# Worm Bed



## Splittine (Nov 24, 2007)

Have a small bed now and upgrading to a chest freezer bed. What's the best and fastest way to get the chest freezer ready. Do I need to just fill it with leaves and dirt then add the worms right away. I have 600 or so now and will have another 1500 in the next 2 weeks. The soil I'm using is composted river logs and ties from when they transported logs down the rivers. Seems to be working well for the small bed so going that route for the bigger bed as well. Lil help please.


----------



## BananaTom (Feb 16, 2008)

*My dad did this. He used washed cow manure to fill the fiberglass trough, with holes for drainage. Filled with cow manure, and the washed it good. Filled and let it drain.

Then laid card board on top the washed product. They would eat the card board. He also used chicken mash to feed them. When he poured the mash on, we could watch them eat / move that stuff around allot.*


----------



## Hopin4aboat (Jul 5, 2009)

First off what kind of worms you lookin for?


----------



## Spoolin Up (May 3, 2011)

Newspaper and coffee grinds is good also


----------



## Splittine (Nov 24, 2007)

Got wigglers now and a handful of earth worms and night crawlers. But mainly wigglers.


----------



## flounderslayerman (Jun 3, 2011)

If you use the chest freezer drill some holes in it and put some filter cloth down. I've seen them used before with no holes and they held water and drowned the worms.


----------



## Splittine (Nov 24, 2007)

Yep. That goes without saying. Thanks.


----------



## CCC (Sep 3, 2008)

+2 on Coffee Grounds


----------



## Jason (Oct 2, 2007)

__________________________________________________

▶ **Prompt A**:
Rewrite the records from the line with "left hip: (159, 232, 3)" up to and including the line with "left ankle: (213, 354, 33)" as a Markdown table with the columns Row and Line. Number each line in Row, and leave out blank lines.

[Pixel coordinate listings]
__________________________________________________

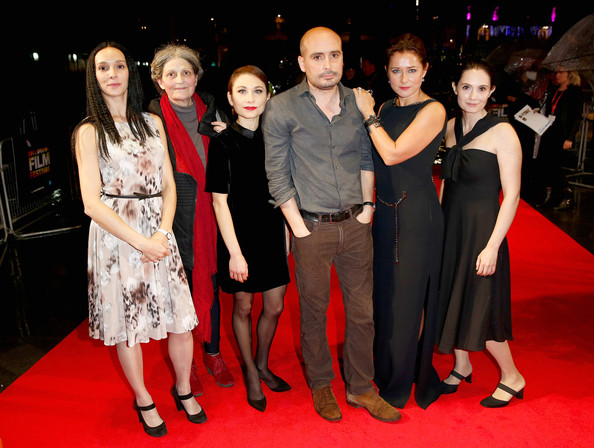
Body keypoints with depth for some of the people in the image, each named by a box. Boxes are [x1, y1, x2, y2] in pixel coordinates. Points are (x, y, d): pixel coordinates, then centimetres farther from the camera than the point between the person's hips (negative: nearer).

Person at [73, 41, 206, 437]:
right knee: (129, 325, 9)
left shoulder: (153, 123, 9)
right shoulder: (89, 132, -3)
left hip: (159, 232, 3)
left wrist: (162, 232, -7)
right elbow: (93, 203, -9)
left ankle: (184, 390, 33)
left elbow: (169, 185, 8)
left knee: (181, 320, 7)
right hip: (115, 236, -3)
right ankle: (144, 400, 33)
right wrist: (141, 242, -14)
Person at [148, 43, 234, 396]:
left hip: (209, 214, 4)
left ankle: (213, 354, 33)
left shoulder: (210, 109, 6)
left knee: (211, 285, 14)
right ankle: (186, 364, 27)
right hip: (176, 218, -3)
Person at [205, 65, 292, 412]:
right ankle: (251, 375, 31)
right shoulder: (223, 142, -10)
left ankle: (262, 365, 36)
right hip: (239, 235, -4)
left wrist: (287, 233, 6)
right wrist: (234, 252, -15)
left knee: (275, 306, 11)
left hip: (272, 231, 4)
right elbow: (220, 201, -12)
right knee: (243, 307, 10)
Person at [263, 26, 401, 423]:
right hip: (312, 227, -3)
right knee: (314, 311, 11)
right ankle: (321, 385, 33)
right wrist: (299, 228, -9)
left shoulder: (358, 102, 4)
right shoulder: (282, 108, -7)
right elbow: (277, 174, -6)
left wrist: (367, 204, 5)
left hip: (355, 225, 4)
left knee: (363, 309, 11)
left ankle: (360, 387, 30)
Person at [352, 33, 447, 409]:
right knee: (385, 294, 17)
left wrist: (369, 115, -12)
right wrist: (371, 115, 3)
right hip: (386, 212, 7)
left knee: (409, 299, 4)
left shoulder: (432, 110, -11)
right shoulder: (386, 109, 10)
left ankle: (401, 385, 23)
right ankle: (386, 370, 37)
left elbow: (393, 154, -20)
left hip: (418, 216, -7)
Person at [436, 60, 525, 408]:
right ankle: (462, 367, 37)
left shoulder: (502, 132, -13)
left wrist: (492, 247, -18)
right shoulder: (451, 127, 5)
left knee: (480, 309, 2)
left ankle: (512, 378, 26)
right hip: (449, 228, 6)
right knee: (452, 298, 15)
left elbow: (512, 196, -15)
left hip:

__________________________________________________

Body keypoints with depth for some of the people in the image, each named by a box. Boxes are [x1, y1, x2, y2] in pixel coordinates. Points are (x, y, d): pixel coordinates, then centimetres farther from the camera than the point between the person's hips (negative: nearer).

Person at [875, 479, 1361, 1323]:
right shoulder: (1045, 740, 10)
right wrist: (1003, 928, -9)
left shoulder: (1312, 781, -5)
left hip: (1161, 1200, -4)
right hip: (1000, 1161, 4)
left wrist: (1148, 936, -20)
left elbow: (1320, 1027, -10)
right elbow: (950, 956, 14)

__________________________________________________

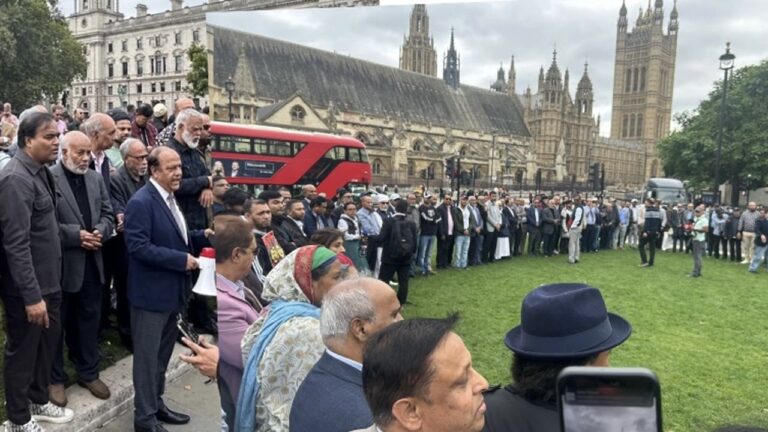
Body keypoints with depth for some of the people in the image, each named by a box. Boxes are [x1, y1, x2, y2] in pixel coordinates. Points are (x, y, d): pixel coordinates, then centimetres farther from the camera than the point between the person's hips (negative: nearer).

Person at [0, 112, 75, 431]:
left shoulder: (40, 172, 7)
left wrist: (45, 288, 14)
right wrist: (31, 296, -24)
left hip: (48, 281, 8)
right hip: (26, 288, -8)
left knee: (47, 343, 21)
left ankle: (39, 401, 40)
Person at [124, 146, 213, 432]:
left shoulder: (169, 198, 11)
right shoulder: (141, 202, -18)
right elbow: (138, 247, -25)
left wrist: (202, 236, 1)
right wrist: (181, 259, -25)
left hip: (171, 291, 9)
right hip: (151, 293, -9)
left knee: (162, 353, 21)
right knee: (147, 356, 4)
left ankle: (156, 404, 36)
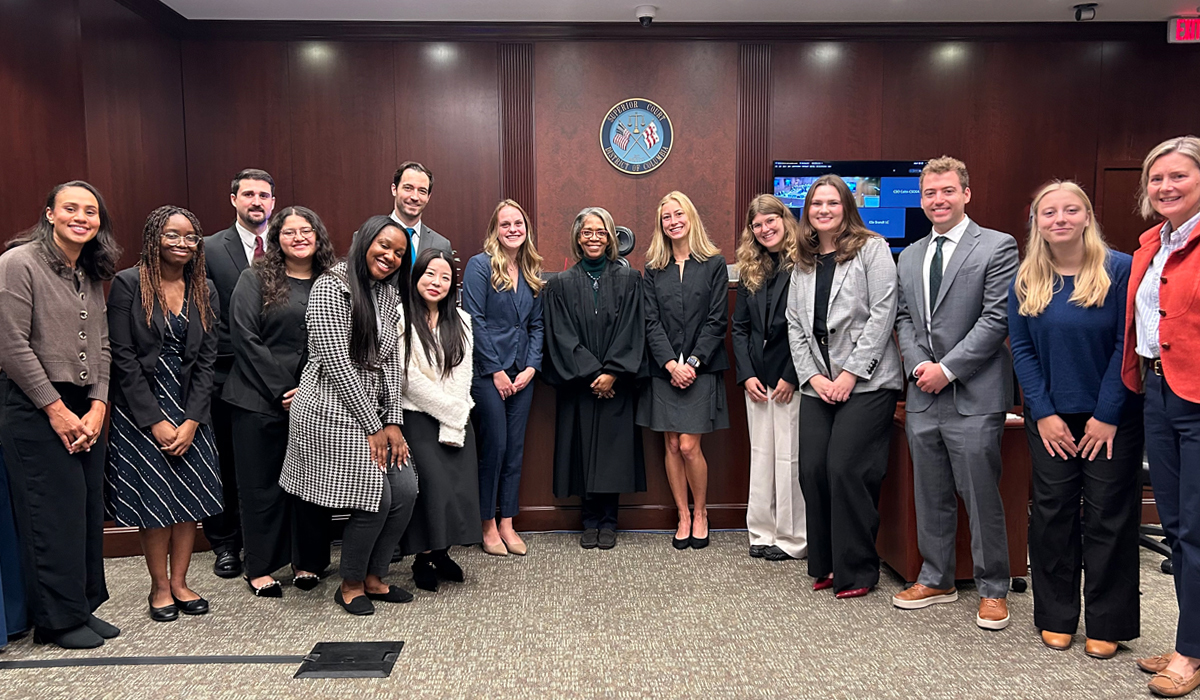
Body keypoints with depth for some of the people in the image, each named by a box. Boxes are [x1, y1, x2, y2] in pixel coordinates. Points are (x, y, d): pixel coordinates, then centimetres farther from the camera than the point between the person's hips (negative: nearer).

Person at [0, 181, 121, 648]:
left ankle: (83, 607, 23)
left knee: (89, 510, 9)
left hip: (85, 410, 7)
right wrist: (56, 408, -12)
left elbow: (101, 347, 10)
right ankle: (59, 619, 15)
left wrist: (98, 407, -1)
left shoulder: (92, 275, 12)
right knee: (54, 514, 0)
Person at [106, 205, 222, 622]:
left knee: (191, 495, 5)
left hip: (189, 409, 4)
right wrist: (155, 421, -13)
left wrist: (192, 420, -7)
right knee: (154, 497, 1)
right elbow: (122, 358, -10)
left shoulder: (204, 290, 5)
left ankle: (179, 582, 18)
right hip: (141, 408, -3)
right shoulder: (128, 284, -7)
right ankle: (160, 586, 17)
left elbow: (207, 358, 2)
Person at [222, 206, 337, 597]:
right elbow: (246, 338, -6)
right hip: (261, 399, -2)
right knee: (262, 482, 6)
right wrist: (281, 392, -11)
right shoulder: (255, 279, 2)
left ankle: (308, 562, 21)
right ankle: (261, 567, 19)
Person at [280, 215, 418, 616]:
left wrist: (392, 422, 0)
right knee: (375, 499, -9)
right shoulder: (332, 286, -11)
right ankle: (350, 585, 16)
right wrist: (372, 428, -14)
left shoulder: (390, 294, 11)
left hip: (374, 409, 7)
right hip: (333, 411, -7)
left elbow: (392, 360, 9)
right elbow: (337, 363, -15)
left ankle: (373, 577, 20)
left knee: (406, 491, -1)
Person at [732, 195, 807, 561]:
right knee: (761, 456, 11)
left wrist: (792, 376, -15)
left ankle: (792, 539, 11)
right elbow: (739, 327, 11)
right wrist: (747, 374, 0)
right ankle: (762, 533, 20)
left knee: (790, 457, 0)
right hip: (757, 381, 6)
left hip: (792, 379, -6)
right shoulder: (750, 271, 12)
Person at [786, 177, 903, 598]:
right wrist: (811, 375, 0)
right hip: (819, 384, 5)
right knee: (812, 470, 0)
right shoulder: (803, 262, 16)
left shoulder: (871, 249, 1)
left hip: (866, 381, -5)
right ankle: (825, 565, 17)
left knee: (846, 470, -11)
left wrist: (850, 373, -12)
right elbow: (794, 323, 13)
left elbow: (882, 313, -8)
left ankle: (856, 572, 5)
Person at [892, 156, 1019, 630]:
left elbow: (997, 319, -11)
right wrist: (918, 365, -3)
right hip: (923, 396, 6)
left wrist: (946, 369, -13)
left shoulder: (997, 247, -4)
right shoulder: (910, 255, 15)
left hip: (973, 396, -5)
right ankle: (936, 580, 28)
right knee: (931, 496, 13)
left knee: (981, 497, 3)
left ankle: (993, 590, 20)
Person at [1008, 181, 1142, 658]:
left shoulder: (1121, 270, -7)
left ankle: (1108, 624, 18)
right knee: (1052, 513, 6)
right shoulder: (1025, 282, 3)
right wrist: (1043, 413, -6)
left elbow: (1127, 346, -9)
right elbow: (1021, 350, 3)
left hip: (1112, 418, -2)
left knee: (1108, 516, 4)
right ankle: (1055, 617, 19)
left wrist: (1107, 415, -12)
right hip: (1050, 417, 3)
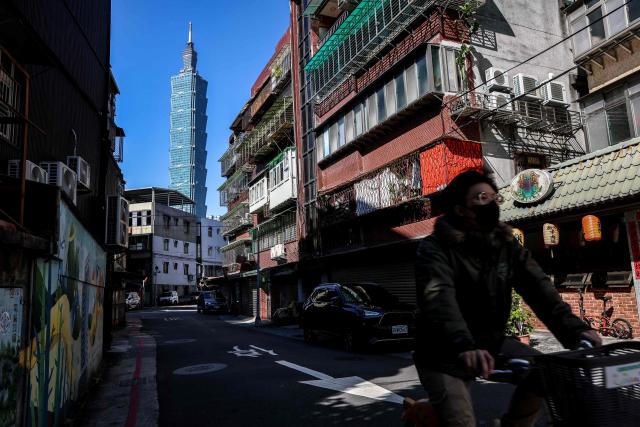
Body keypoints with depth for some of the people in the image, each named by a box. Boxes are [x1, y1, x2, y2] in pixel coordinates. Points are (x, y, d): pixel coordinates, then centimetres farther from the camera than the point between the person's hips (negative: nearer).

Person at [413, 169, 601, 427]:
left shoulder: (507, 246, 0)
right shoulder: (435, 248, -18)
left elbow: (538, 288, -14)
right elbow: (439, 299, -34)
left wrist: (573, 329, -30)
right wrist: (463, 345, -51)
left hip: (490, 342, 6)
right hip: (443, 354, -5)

__________________________________________________

▶ **Prompt B**:
Answer these questions about the worm bed thread:
(i) What did BananaTom's dad use to fill the fiberglass trough?
(ii) Which kind of worm does Splittine mainly have?
(iii) According to flounderslayerman, what happened to worms in chest freezers with no holes?

▶ **Answer A**:
| Row | Line |
|---|---|
| 1 | left hip: (159, 232, 3) |
| 2 | left wrist: (162, 232, -7) |
| 3 | right elbow: (93, 203, -9) |
| 4 | left ankle: (184, 390, 33) |
| 5 | left elbow: (169, 185, 8) |
| 6 | left knee: (181, 320, 7) |
| 7 | right hip: (115, 236, -3) |
| 8 | right ankle: (144, 400, 33) |
| 9 | right wrist: (141, 242, -14) |
| 10 | Person at [148, 43, 234, 396]: |
| 11 | left hip: (209, 214, 4) |
| 12 | left ankle: (213, 354, 33) |

▶ **Answer B**:
(i) Washed cow manure.
(ii) Wigglers.
(iii) The freezers held water and the worms drowned.